Whomever was their adult (whether it was their mother, aunt or nanny, I have no clue. Their indulging tolerance of her makes me question any of those choices.) was more focused on nagging the deli lady about the kind of ham they had than keeping an eye, or attention, out for her two charges.
The girl stopped her monkeying around and stared at my son (I was carrying him, waiting for my own mother to pick up her order of ham). She looked him up and down and then called over to the boy. I couldn’t quite make out everything she said but I did hear her whisper “Look at the baby that’s so weird!” and she laughed. The boy, whether out of a preteen nonchalance or because he did not share in the girl’s joke, looked over and shrugged and went back to talking about corn dogs.
The girl gave me a furtive look and laughed again, then went back to climbing the cart.
Their grownup didn’t even look up. She sent a half hearted, “Girl, stop it.” (which was thoroughly and very efficiently ignored) and continued to argue about the ham, despite the fact the lady at the deli had already asked her to wait her turn.
It’s funny how long it’s taken to write this, considering the actual event took only a few seconds.
I couldn’t help but hold my son tight to me, as if that would protect him from anything. I glared at the girl and she gave me a defiant look and went back to her business of misbehaving.
I didn’t tell my mother what had just happened. I don’t need to wake her inner dragon as I’m sure she would have slapped both girl and adult but I felt utterly defenseless. I had no idea how to confront a child, or what I could’ve said to keep my son from harm’s way.
He is still only 9 months old, so he doesn’t realize the stares and looks he can get but, I also can’t help but wonder how long that is going to last and whether or not I should be “practicing” the best way to stop, or at least try to redirect, the un-kind that my son will continue to face.
At that moment I felt ridiculously naïve, as if I had been stupid and senseless for thinking I could bring my son out into the wide World and think it would be OK.
By the time we got home I had left the self-pity behind and found it substituted by a quiet sort of rage and battle cry. Why would I NOT be able to bring my son out into the wide World? Why would I, and he, have to stand aside?
My inner dragon is starting to stir.
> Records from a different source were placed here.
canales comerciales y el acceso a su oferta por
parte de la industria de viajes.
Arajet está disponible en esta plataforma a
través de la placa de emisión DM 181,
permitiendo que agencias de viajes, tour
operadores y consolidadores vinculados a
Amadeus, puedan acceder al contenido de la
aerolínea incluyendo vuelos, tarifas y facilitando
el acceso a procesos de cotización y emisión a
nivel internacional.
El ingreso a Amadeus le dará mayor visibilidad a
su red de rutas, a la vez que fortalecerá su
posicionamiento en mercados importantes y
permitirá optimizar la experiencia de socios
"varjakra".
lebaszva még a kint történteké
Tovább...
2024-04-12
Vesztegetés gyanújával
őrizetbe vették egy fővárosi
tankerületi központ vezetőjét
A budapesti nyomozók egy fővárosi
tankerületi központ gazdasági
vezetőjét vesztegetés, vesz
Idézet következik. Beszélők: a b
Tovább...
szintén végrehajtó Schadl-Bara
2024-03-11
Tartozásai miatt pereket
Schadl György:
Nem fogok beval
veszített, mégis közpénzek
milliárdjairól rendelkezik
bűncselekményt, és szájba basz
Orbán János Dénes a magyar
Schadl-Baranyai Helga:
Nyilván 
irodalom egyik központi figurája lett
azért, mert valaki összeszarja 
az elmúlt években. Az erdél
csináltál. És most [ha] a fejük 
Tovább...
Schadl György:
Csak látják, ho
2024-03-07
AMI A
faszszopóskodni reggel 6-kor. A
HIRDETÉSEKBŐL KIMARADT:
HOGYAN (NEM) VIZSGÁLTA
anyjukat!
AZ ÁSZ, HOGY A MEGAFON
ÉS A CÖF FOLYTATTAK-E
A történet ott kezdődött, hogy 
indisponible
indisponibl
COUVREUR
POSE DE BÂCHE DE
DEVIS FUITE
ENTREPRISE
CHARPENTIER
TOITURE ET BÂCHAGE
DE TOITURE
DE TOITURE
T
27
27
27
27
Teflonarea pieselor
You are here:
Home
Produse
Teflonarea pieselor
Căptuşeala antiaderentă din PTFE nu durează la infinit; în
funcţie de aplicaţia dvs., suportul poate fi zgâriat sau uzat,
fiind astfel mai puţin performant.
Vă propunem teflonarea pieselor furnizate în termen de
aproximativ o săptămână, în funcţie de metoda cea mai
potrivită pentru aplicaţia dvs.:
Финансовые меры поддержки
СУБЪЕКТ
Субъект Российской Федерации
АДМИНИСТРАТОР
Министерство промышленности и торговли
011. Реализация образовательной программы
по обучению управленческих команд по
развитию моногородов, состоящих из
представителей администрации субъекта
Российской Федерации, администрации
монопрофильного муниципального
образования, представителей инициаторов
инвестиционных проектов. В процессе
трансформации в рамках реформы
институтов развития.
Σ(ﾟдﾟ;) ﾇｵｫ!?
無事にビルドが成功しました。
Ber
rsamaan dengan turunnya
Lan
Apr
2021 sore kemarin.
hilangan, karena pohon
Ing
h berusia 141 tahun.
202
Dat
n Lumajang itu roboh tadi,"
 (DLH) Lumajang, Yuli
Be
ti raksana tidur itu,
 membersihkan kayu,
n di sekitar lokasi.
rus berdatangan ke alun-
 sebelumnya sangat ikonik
I’m not in favour of letting him out but I feel him getting ready to strike and I don’t think that’s fair either.
In any case: I’m conflicted.
At least for now: we have retreated into the safe space of family and friends.
I have this to get me through the next three weeks: my son will face the pointing finger of shame many times in his life but at least, we know we have plenty of safe, loving and kind spaces. The wide World is an awfully big place but, what I would like my son to learn, is that if he keeps on smiling and charming people, he will drag the kindness out of anyone and everyone he meets. I don’t want him to keep an inner dragon of rage, rather, I would like him to breed his own inner dragon of strength.